"This book is the first volume of a two-volume textbook for undergraduates and is indeed the crystallization of a course offered by the author at the California Institute of Technology to undergraduates without any previous knowledge of number theory. For this reason, the book starts with the most elementary properties of the natural integers. Nevertheless, the text succeeds in presenting an enormous amount of material in little more than 300 pages."-―MATHEMATICAL REVIEWS
An exercise in good taste: selection of topics, exercises/problems, computational example. Maybe the best intro to any subject I've read...better than baby Rudin even. A great deal of affection for the subject shines through, even though the author refrains from the corny humor and rantiness that plague lesser books. Genuinely a stone classic, readable by almost anyone (until you get to the complex analytic bits in the later chapters), and successful in conveying the vibe, beauty, and meaning of its subject.
This book is OK when the reader is quite familiar with number theory's methods, but it doesn't expose aftermaths as clearly as you'd expect from an undergraduate book. If it's just the first time you approach to the subject you better look for other books as well.
The Open University UK, which is truly excellent in writing their own study materials, used this book as a prime reading source for their analytic number theory courses M823 and M829 at the MSC. level.
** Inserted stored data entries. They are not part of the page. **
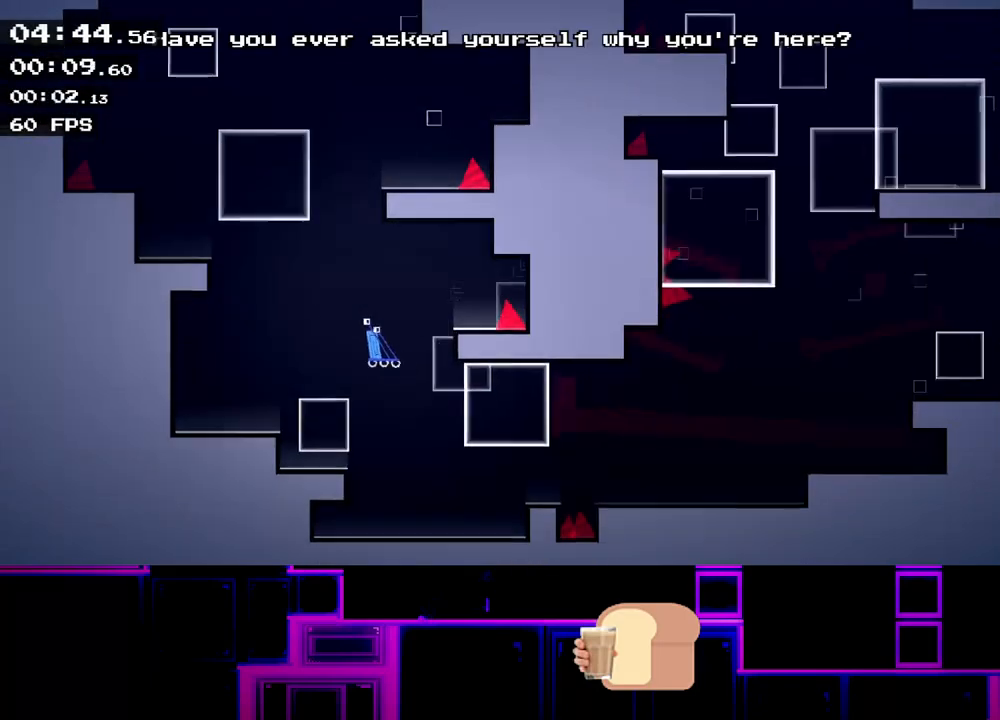
{"keys": ["right"], "events": []}
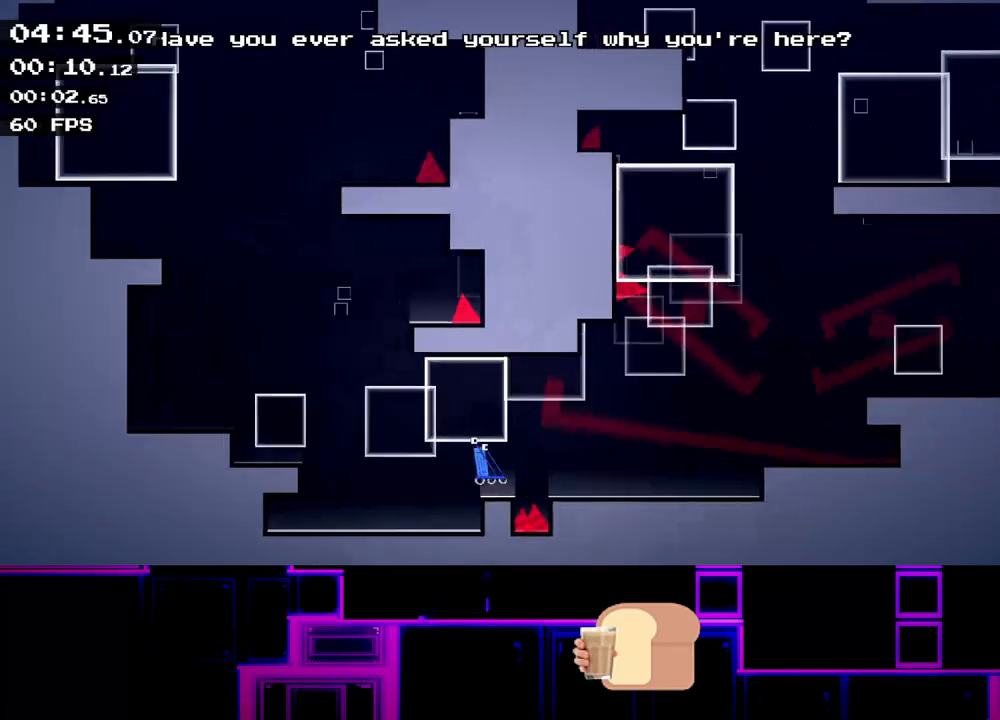
{"keys": ["right"], "events": [[100, "up", "down"], [167, "up", "up"]]}
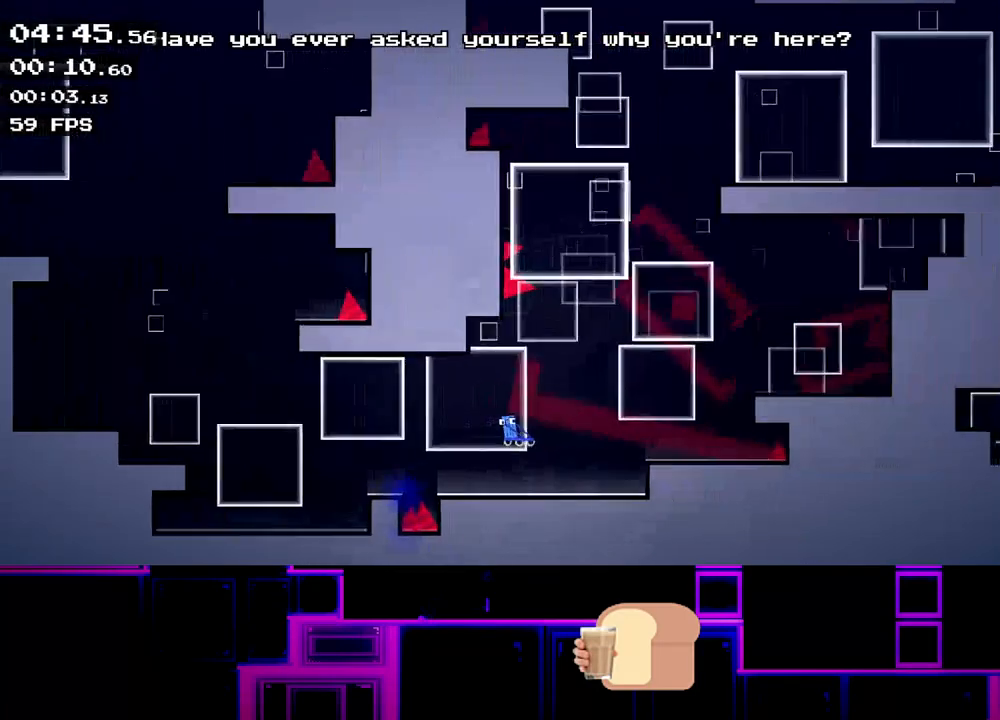
{"keys": ["right"], "events": [[67, "up", "down"], [383, "up", "up"]]}
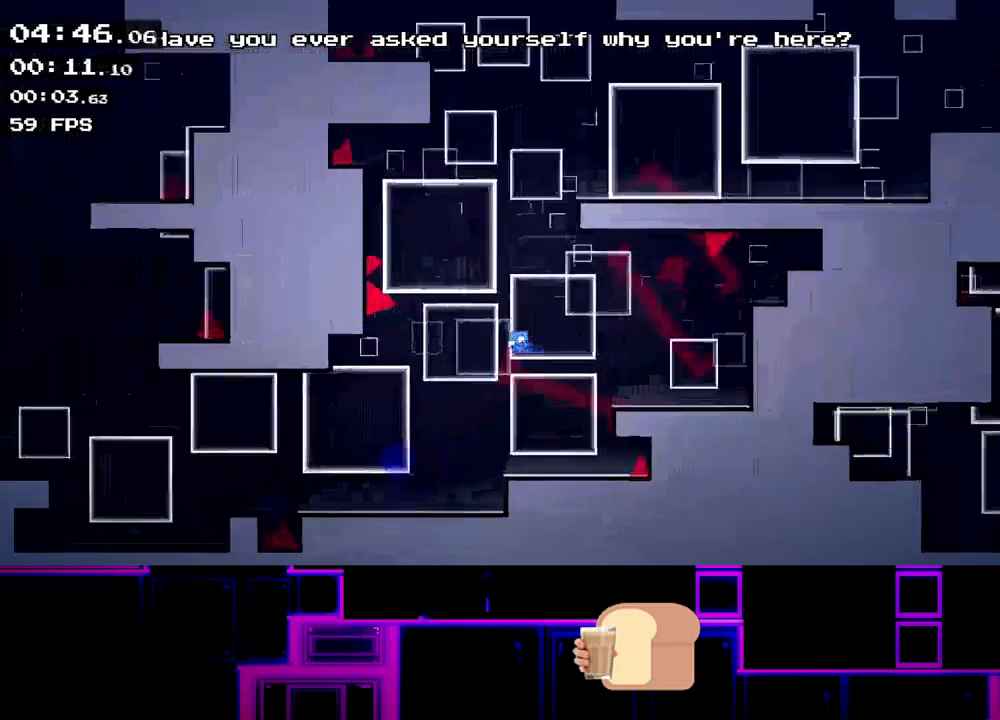
{"keys": ["left", "up"], "events": [[167, "right", "up"], [183, "left", "down"], [367, "up", "down"]]}
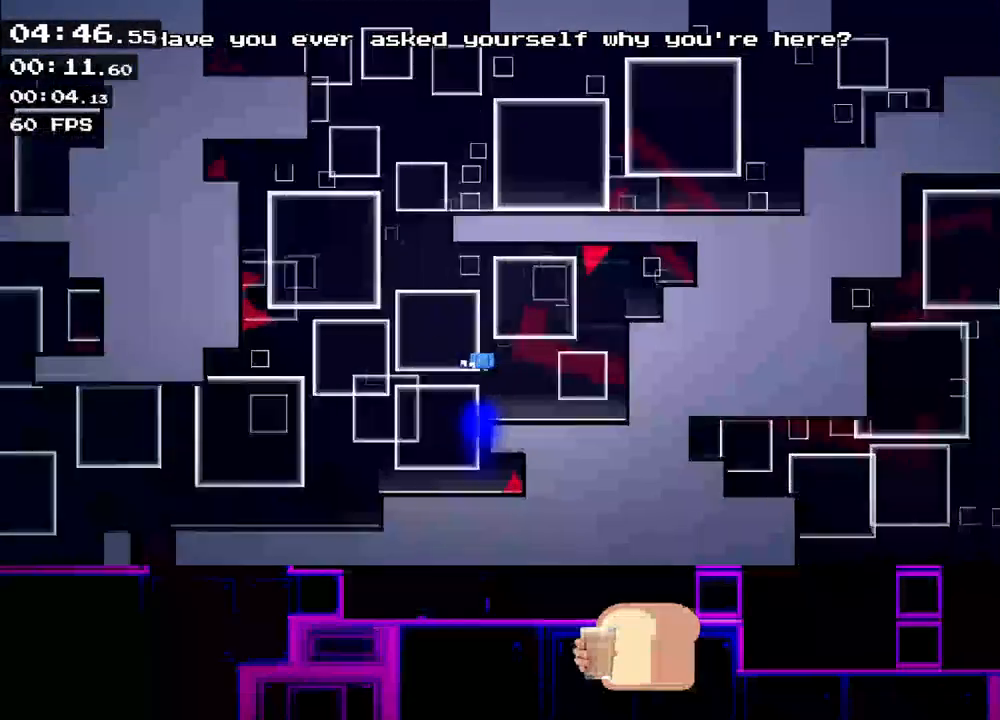
{"keys": ["right", "up"], "events": [[167, "up", "up"], [250, "up", "down"], [283, "left", "up"], [283, "right", "down"]]}
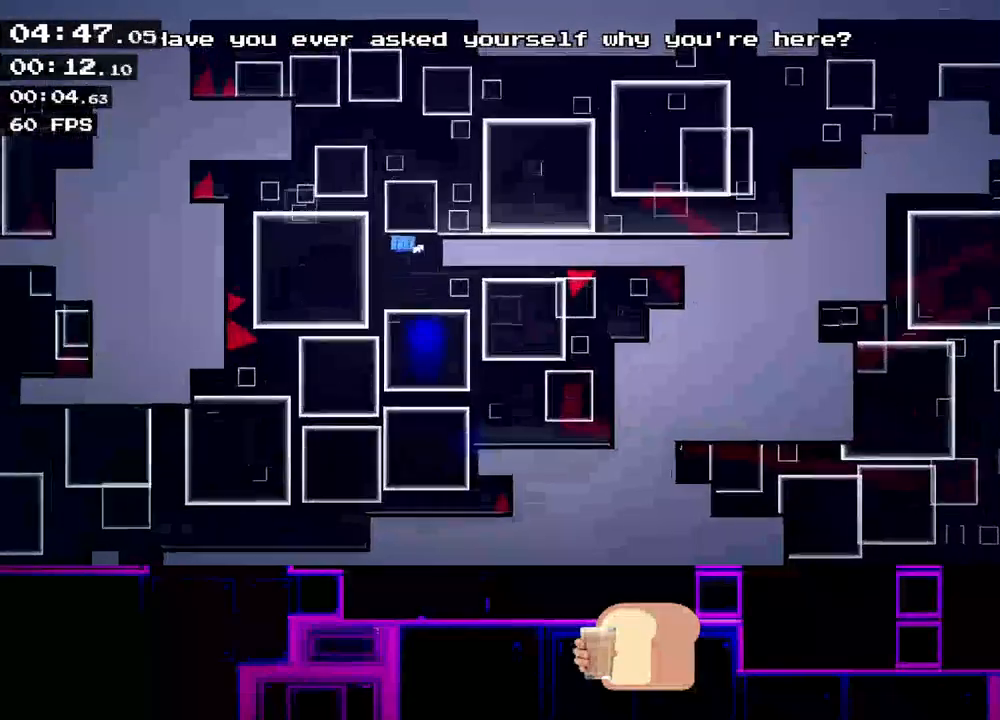
{"keys": ["right"], "events": [[250, "up", "up"]]}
That should say enough about the quality of the text. - Everytime I pick up this book, it is with joy, and, there is always the likelyhood of learning the material at a deeper level.
A very good undergraduate introductory book to analytic number theory. The treatment is basic and understandable for those who have basic knowledge of real analysis. The topics chosen are carefully chosen and explicitly dealt with. Highly recommended for those who want to learn analytic number theory.
Brilliant! Expertly written and full of fascinating number theory - working towards understanding the mathematics behind the Prime Number Theorem and Riemann Hypothesis.
I figure I need some grounding in analytic number theory, because I've always found it confusing. I read the first two chapters or so of this and that was fine.